Lisnamurragh, Ballynaglea, Co. Mayo
Co. Mayo |
Ringforts
In a pasture on a south-east-facing slope in County Mayo, a low ring of earth traces out a nearly circular enclosure in the grass.
It measures roughly fifty metres north to south and forty-four metres east to west, with the remains of an earthen bank still standing to about 0.7 metres in places, accompanied on its outer edge by a fosse, a shallow external ditch, dropping some 0.4 metres below the surrounding ground level. The bank and fosse survive along the south-east to north-north-west arc, but have been levelled on the north-east to south-east side, leaving only a partial outline where a complete boundary once stood.
Enclosures of this kind, broadly described as ringforts, were the standard form of rural settlement in early medieval Ireland, used as farmsteads and defended homesteads by families of varying social rank.
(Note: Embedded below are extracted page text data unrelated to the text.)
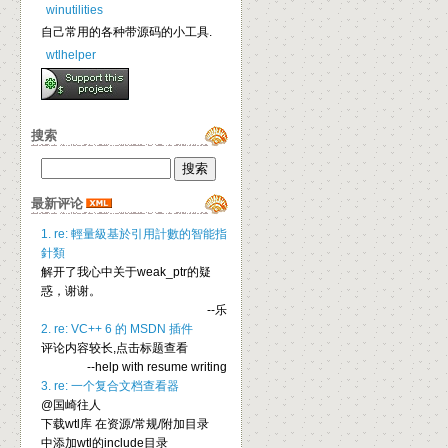
winutilities
自己常用的各种带源码的小工具.
wtlhelper
搜索
最新评论
1. re: 輕量級基於引用計數的智能指
針類
解开了我心中关于weak_ptr的疑
惑，谢谢。
--乐
2. re: VC++ 6 的 MSDN 插件
评论内容较长,点击标题查看
--help with resume writing
3. re: 一个复合文档查看器
@国崎往人
下载wtl库 在资源/常规/附加目录
中添加wtl的include目录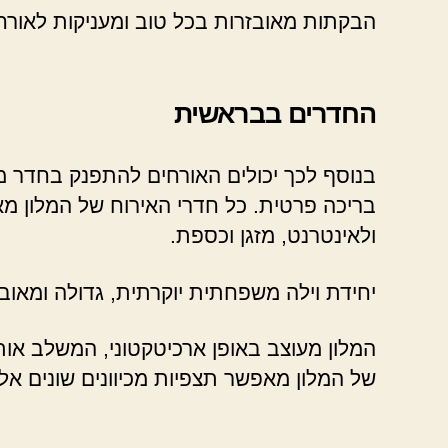
הבקתות מאובזרות בכל טוב ומעניקות לאורחי
החדרים בבראשית
בנוסף לכך יכולים האורחים להתפנק בחדר מר
בריכה פרטית. כל חדרי האירוח של המלון מא
ולאינטרנט, מזגן וכספת.
יחידת וילה משפחתית יוקרתית, גדולה ומאוב
המלון מעוצב באופן ארכיטקטוני, המשלב אות
של המלון מאפשר תצפיות מכיוונים שונים אל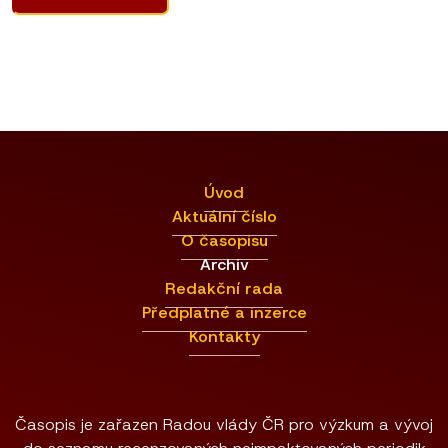
Úvod
Aktuální číslo
O časopisu
Archiv
Redakční rada
Předplatné a inzerce
Kontakty
Časopis je zařazen Radou vlády ČR pro výzkum a vývoj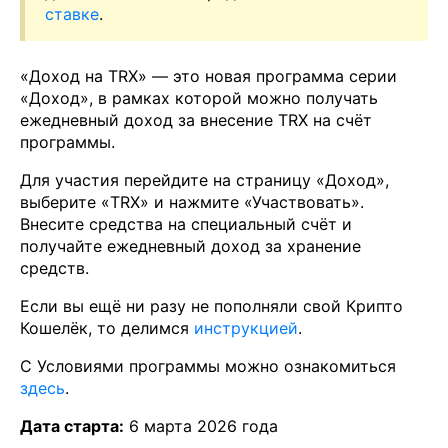
ставке
.
«Доход на TRX» — это новая программа серии
«Доход», в рамках которой можно получать
ежедневный доход за внесение TRX на счёт
программы.
Для участия перейдите на страницу «Доход»,
выберите «TRX» и нажмите «Участвовать».
Внесите средства на специальный счёт и
получайте ежедневный доход за хранение
средств.
Если вы ещё ни разу не пополняли свой Крипто
Кошелёк, то делимся
инструкцией
.
С Условиями программы можно ознакомиться
здесь
.
Дата старта:
6 марта 2026 года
They are typically dated to the period between roughly 500 and 1200 AD, though individual examples can be difficult to date without excavation. The earthen variety, known as a rath, relies on a raised bank rather than stone walling to define the enclosed space, and the accompanying fosse provided both the material for that bank and an additional obstacle. The site at Lisnamurragh is recorded in D. Lavelle's 1994 archaeological survey of the Ballinrobe district, which catalogued monuments around the shores of Lough Mask and Lough Carra. What survives today is a partial impression in the landscape, the levelled north-eastern section a reminder of how readily agricultural land use can reduce these earthworks over centuries.